### [Assignment]
From the listing below, reproduce word for word the part that opens with the line containing "A. LWDA EO Officer" and closes with the line containing "1. Who may file."; reproduce nothing else.

===

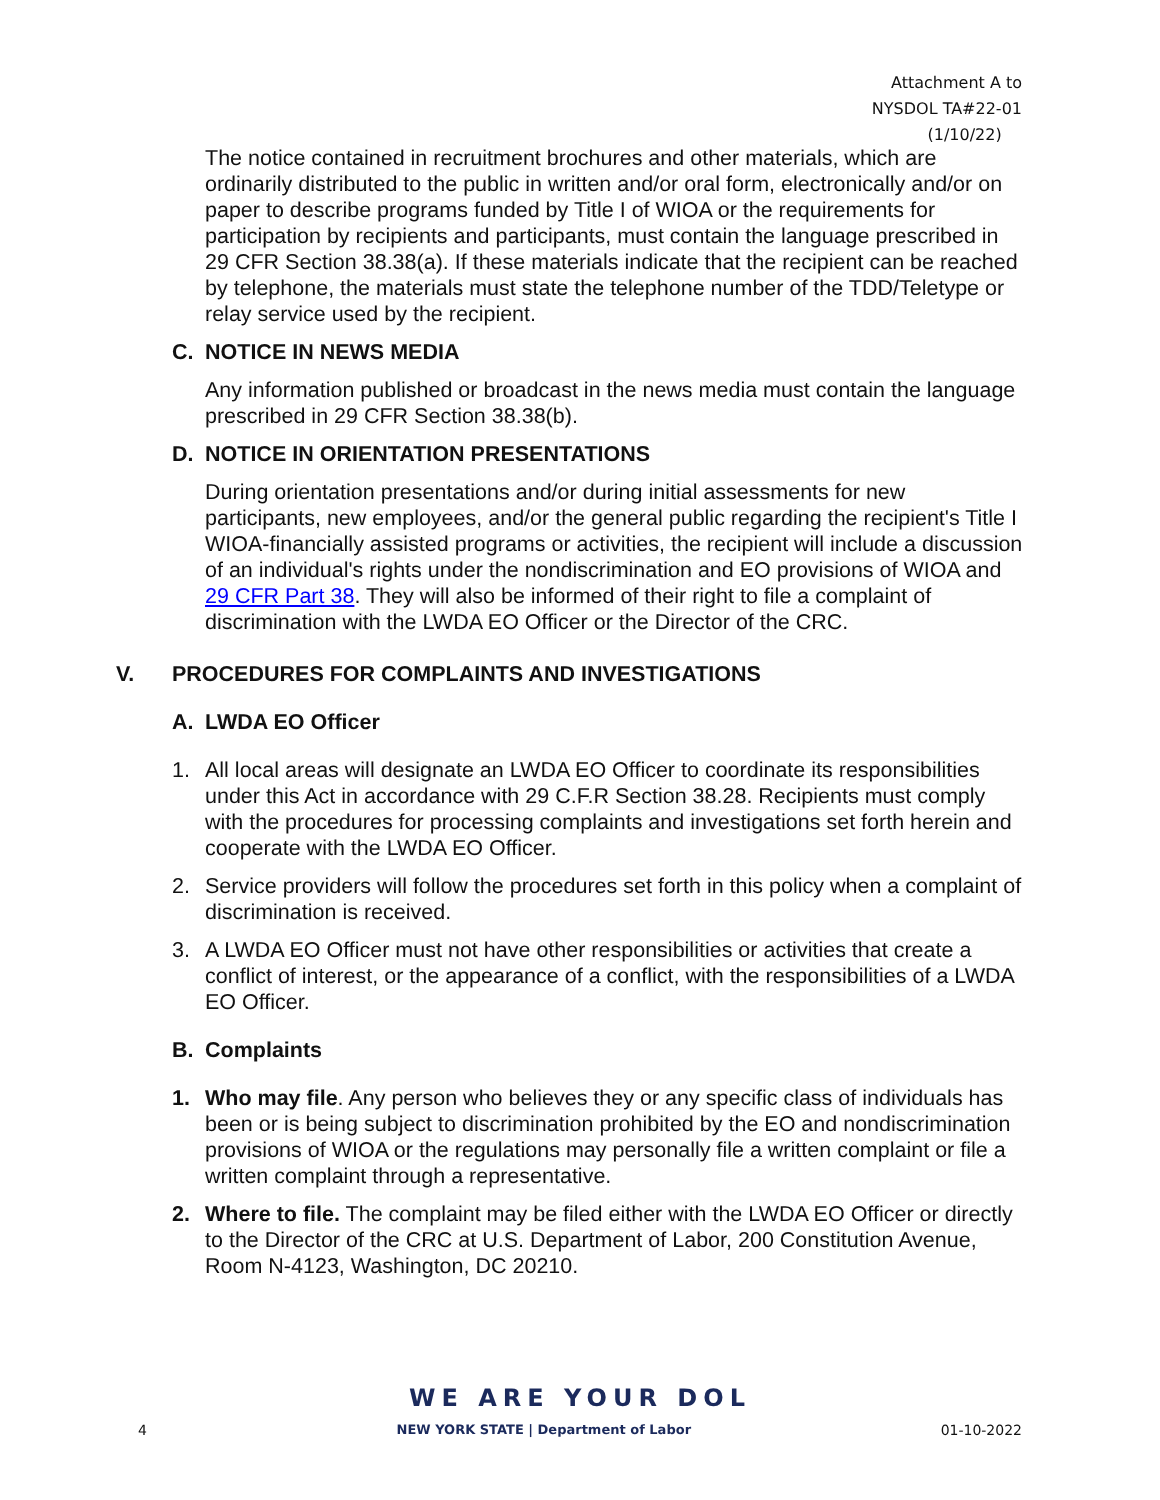Attachment A to
NYSDOL TA#22-01
(1/10/22)
The notice contained in recruitment brochures and other materials, which are ordinarily distributed to the public in written and/or oral form, electronically and/or on paper to describe programs funded by Title I of WIOA or the requirements for participation by recipients and participants, must contain the language prescribed in 29 CFR Section 38.38(a). If these materials indicate that the recipient can be reached by telephone, the materials must state the telephone number of the TDD/Teletype or relay service used by the recipient.
C. NOTICE IN NEWS MEDIA
Any information published or broadcast in the news media must contain the language prescribed in 29 CFR Section 38.38(b).
D. NOTICE IN ORIENTATION PRESENTATIONS
During orientation presentations and/or during initial assessments for new participants, new employees, and/or the general public regarding the recipient's Title I WIOA-financially assisted programs or activities, the recipient will include a discussion of an individual's rights under the nondiscrimination and EO provisions of WIOA and 29 CFR Part 38. They will also be informed of their right to file a complaint of discrimination with the LWDA EO Officer or the Director of the CRC.
V. PROCEDURES FOR COMPLAINTS AND INVESTIGATIONS
A. LWDA EO Officer
1. All local areas will designate an LWDA EO Officer to coordinate its responsibilities under this Act in accordance with 29 C.F.R Section 38.28. Recipients must comply with the procedures for processing complaints and investigations set forth herein and cooperate with the LWDA EO Officer.
2. Service providers will follow the procedures set forth in this policy when a complaint of discrimination is received.
3. A LWDA EO Officer must not have other responsibilities or activities that create a conflict of interest, or the appearance of a conflict, with the responsibilities of a LWDA EO Officer.
B. Complaints
1. Who may file. Any person who believes they or any specific class of individuals has been or is being subject to discrimination prohibited by the EO and nondiscrimination provisions of WIOA or the regulations may personally file a written complaint or file a written complaint through a representative.
2. Where to file. The complaint may be filed either with the LWDA EO Officer or directly to the Director of the CRC at U.S. Department of Labor, 200 Constitution Avenue, Room N-4123, Washington, DC 20210.
WE ARE YOUR DOL
4 NEW YORK STATE | Department of Labor 01-10-2022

===

### [Output for this exercise]
A. LWDA EO Officer
1. All local areas will designate an LWDA EO Officer to coordinate its responsibilities under this Act in accordance with 29 C.F.R Section 38.28. Recipients must comply with the procedures for processing complaints and investigations set forth herein and cooperate with the LWDA EO Officer.
2. Service providers will follow the procedures set forth in this policy when a complaint of discrimination is received.
3. A LWDA EO Officer must not have other responsibilities or activities that create a conflict of interest, or the appearance of a conflict, with the responsibilities of a LWDA EO Officer.
B. Complaints
1. Who may file. Any person who believes they or any specific class of individuals has been or is being subject to discrimination prohibited by the EO and nondiscrimination provisions of WIOA or the regulations may personally file a written complaint or file a written complaint through a representative.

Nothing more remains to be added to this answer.